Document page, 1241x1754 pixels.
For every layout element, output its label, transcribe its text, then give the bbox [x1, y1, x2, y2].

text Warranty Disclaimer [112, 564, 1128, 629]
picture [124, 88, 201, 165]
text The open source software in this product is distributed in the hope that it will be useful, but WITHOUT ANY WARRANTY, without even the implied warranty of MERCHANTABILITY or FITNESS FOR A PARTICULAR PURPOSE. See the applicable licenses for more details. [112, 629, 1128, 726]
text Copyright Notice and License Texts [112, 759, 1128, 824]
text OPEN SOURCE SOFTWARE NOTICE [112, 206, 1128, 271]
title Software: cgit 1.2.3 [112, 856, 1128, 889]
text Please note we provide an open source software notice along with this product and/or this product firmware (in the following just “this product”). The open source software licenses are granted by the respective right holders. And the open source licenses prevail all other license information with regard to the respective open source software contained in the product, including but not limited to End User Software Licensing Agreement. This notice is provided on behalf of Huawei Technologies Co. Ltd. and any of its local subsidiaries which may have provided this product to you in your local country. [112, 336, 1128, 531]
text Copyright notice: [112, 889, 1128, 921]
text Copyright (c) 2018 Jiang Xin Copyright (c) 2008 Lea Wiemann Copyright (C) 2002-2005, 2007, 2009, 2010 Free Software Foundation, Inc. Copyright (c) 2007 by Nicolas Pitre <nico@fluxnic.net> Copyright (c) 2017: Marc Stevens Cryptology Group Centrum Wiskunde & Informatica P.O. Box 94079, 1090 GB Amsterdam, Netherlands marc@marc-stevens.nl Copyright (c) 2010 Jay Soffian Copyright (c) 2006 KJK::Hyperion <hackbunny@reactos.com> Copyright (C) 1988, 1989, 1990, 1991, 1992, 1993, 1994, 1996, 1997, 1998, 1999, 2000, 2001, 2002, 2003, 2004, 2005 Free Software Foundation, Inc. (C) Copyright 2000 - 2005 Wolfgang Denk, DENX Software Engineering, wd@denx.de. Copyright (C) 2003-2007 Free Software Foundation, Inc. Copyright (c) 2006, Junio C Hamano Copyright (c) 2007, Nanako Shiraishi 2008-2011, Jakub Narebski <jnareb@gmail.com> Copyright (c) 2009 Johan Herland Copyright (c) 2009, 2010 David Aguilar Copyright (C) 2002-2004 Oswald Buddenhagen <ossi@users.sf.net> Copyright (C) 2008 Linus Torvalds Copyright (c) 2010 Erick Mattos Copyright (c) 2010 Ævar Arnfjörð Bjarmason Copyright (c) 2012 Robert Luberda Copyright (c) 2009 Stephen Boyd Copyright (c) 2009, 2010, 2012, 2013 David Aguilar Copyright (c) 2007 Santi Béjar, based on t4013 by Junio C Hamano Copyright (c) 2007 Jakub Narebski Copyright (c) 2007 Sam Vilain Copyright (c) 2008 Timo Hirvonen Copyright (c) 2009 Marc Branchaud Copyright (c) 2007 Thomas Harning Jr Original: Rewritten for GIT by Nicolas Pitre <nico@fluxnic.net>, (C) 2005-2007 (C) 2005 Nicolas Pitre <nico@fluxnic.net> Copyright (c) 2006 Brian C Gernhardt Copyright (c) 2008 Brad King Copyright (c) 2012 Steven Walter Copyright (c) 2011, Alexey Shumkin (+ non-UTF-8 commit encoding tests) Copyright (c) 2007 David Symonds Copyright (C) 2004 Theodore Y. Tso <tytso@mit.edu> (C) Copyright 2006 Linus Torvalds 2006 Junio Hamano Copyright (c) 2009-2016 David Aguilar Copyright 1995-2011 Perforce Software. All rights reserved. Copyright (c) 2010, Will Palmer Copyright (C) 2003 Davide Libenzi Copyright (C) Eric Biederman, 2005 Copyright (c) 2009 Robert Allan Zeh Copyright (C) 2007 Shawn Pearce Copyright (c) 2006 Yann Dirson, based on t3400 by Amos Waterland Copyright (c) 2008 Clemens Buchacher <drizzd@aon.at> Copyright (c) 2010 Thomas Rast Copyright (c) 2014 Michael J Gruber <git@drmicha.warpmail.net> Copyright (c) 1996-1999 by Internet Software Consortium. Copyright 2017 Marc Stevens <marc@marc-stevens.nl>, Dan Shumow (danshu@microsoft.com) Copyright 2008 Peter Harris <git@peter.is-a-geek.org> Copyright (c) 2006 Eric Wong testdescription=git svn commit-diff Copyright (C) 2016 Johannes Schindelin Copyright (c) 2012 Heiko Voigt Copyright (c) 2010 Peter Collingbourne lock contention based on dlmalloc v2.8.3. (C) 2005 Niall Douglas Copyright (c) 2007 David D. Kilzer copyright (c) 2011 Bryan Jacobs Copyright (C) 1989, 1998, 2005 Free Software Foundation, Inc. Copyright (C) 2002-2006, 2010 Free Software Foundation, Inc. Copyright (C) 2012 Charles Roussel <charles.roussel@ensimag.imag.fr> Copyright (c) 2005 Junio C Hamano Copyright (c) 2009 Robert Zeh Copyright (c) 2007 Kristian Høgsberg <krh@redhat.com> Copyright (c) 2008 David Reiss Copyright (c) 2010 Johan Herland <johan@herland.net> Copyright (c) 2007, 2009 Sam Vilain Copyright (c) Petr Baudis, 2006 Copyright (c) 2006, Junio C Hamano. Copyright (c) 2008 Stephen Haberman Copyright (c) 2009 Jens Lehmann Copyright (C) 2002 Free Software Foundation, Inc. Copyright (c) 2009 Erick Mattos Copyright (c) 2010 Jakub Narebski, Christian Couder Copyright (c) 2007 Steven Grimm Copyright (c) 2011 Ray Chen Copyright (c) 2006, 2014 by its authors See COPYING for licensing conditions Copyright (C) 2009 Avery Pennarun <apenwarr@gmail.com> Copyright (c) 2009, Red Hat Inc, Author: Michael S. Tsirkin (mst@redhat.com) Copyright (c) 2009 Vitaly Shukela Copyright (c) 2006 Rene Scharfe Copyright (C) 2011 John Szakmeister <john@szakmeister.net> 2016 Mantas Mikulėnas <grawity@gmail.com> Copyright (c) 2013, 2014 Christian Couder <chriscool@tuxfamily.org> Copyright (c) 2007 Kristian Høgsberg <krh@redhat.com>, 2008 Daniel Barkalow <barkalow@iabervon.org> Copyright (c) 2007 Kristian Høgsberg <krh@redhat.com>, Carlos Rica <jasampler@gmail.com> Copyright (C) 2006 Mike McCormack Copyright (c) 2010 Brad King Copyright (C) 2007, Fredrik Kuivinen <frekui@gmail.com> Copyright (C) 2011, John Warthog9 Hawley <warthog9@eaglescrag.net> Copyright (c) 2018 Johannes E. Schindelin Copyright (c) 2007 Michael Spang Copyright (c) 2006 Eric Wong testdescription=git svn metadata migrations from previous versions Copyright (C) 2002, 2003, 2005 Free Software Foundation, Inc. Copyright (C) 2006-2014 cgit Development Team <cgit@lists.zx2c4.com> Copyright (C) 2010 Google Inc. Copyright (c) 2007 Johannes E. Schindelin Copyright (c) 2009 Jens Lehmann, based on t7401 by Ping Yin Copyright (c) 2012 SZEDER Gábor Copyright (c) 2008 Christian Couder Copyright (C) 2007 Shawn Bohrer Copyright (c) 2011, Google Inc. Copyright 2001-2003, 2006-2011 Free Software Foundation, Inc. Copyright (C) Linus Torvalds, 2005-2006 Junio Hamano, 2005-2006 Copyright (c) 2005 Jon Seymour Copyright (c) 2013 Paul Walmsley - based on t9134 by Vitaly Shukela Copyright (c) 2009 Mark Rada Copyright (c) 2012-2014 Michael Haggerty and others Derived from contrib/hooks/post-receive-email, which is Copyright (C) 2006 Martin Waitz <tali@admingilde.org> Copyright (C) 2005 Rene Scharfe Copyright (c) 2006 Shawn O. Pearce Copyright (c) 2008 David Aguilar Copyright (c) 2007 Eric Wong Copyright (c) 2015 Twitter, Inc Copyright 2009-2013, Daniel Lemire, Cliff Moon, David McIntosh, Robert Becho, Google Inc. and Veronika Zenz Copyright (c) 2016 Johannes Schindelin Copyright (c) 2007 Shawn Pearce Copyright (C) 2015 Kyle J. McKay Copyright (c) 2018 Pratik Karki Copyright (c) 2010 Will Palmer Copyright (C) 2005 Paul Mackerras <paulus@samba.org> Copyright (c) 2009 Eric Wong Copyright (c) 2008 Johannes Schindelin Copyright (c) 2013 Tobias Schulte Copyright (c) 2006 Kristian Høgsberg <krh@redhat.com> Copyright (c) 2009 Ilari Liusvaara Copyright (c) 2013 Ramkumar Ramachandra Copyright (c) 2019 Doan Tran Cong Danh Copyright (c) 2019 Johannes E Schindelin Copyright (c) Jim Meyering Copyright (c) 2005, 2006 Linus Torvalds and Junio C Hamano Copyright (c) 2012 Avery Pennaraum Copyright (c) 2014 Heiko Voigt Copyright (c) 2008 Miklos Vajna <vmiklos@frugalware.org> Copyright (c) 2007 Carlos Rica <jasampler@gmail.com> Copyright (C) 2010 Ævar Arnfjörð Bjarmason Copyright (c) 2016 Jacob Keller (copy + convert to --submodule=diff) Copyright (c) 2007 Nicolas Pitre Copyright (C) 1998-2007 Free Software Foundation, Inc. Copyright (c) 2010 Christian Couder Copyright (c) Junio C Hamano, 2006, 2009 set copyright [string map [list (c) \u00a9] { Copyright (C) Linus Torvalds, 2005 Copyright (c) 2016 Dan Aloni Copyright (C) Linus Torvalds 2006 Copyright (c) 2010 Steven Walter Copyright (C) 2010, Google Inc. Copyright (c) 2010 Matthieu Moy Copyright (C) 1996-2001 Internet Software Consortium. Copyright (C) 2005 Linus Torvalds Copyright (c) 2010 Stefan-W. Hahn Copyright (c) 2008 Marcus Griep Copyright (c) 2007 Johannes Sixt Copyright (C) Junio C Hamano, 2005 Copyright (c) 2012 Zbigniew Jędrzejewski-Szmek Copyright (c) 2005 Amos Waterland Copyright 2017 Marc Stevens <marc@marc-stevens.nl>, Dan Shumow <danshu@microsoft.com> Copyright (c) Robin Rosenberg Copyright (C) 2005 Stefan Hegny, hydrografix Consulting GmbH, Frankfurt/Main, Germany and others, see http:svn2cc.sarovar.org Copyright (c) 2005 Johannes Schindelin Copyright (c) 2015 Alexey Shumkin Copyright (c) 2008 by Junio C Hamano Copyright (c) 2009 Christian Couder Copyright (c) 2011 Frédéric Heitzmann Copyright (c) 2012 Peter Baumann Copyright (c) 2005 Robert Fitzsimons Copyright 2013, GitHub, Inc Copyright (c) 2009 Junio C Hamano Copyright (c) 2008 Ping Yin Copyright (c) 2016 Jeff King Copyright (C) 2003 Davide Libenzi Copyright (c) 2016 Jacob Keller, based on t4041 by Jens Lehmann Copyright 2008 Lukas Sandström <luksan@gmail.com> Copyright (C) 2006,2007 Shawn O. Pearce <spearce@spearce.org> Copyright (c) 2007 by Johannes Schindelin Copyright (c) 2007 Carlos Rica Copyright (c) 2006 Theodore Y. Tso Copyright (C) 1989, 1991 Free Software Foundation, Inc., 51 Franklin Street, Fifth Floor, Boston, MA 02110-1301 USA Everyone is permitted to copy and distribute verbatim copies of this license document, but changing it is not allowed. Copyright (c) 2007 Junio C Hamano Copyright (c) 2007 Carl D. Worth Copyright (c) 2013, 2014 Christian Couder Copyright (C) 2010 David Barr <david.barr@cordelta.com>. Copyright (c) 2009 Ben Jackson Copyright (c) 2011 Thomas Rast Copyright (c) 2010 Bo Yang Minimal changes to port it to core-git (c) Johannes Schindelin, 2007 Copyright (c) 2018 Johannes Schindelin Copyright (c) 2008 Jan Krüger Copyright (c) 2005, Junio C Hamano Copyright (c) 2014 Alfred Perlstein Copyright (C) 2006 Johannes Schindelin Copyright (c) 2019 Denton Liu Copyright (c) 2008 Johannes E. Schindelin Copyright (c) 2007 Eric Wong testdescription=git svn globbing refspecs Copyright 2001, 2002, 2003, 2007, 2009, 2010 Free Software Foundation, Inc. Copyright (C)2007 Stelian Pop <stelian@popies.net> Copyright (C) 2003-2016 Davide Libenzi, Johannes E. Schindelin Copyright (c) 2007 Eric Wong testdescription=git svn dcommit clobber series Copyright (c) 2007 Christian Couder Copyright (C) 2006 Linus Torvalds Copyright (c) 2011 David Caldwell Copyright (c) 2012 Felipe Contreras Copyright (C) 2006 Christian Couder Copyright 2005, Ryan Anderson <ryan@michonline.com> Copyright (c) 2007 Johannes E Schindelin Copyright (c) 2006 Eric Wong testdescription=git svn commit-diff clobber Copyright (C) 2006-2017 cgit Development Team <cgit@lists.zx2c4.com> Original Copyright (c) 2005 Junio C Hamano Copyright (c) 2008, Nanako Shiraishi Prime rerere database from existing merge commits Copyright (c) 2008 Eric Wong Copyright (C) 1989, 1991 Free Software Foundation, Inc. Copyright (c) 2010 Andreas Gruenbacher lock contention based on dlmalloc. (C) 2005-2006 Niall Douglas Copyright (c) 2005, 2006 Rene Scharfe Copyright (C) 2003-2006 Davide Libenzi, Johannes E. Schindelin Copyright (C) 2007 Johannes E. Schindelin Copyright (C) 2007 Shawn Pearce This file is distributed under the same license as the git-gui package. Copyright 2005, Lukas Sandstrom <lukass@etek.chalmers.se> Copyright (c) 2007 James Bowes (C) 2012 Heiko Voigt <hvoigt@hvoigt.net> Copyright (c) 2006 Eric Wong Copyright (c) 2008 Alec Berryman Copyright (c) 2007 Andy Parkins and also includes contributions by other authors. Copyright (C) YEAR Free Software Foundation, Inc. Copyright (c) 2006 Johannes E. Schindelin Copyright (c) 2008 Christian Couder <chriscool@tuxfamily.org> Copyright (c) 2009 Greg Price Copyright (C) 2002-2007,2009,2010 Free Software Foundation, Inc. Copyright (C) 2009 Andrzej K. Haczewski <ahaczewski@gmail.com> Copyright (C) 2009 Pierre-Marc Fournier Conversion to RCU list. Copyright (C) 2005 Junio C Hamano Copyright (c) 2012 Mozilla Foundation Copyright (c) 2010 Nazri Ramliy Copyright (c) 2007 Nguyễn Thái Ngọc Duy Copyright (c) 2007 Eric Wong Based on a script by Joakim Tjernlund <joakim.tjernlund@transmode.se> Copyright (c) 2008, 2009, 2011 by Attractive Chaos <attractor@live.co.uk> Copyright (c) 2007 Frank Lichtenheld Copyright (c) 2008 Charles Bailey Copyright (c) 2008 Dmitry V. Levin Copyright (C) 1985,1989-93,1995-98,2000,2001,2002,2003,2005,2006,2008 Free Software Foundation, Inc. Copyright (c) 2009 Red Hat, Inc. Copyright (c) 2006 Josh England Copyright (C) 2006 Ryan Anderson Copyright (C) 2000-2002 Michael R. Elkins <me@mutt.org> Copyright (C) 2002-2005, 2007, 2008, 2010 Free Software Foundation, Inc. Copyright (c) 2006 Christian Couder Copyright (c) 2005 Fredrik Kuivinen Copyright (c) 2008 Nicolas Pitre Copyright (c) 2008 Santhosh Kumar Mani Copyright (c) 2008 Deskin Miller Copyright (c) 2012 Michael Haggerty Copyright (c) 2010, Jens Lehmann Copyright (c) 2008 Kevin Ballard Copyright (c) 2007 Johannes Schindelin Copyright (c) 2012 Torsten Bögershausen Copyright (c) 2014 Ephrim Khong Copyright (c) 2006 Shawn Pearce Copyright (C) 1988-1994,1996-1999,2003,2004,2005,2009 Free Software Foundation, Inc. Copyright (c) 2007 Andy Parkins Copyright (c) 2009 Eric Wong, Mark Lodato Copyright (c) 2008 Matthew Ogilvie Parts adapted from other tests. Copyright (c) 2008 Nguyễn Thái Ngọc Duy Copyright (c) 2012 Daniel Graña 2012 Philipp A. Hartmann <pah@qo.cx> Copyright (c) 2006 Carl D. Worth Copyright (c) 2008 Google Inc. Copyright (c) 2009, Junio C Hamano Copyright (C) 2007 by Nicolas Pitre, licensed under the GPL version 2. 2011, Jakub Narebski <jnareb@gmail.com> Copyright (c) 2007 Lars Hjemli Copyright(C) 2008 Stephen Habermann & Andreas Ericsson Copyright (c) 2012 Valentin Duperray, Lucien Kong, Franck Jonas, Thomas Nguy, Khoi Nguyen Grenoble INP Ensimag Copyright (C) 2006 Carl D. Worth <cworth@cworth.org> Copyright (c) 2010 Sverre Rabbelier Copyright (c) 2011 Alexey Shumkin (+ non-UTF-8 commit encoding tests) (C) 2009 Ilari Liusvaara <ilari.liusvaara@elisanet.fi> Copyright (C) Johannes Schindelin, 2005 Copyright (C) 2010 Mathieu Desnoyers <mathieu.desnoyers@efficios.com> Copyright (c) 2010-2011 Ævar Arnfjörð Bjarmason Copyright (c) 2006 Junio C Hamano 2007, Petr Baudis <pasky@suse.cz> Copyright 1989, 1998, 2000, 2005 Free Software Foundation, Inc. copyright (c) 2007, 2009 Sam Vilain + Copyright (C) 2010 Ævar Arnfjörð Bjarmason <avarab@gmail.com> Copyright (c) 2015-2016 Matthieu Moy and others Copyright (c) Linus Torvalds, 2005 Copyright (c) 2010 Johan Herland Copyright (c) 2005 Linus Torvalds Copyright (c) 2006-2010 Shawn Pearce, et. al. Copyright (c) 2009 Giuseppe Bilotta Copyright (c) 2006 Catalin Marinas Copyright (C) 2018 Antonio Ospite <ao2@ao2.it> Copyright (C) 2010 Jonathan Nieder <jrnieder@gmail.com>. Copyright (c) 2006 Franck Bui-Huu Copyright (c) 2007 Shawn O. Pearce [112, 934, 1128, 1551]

* _Required action_:
Every line in the entries above that mentions the word "licenses" must be shown.

* _Your response_:
text The open source software in this product is distributed in the hope that it will be useful, but WITHOUT ANY WARRANTY, without even the implied warranty of MERCHANTABILITY or FITNESS FOR A PARTICULAR PURPOSE. See the applicable licenses for more details. [112, 629, 1128, 726]
text Please note we provide an open source software notice along with this product and/or this product firmware (in the following just “this product”). The open source software licenses are granted by the respective right holders. And the open source licenses prevail all other license information with regard to the respective open source software contained in the product, including but not limited to End User Software Licensing Agreement. This notice is provided on behalf of Huawei Technologies Co. Ltd. and any of its local subsidiaries which may have provided this product to you in your local country. [112, 336, 1128, 531]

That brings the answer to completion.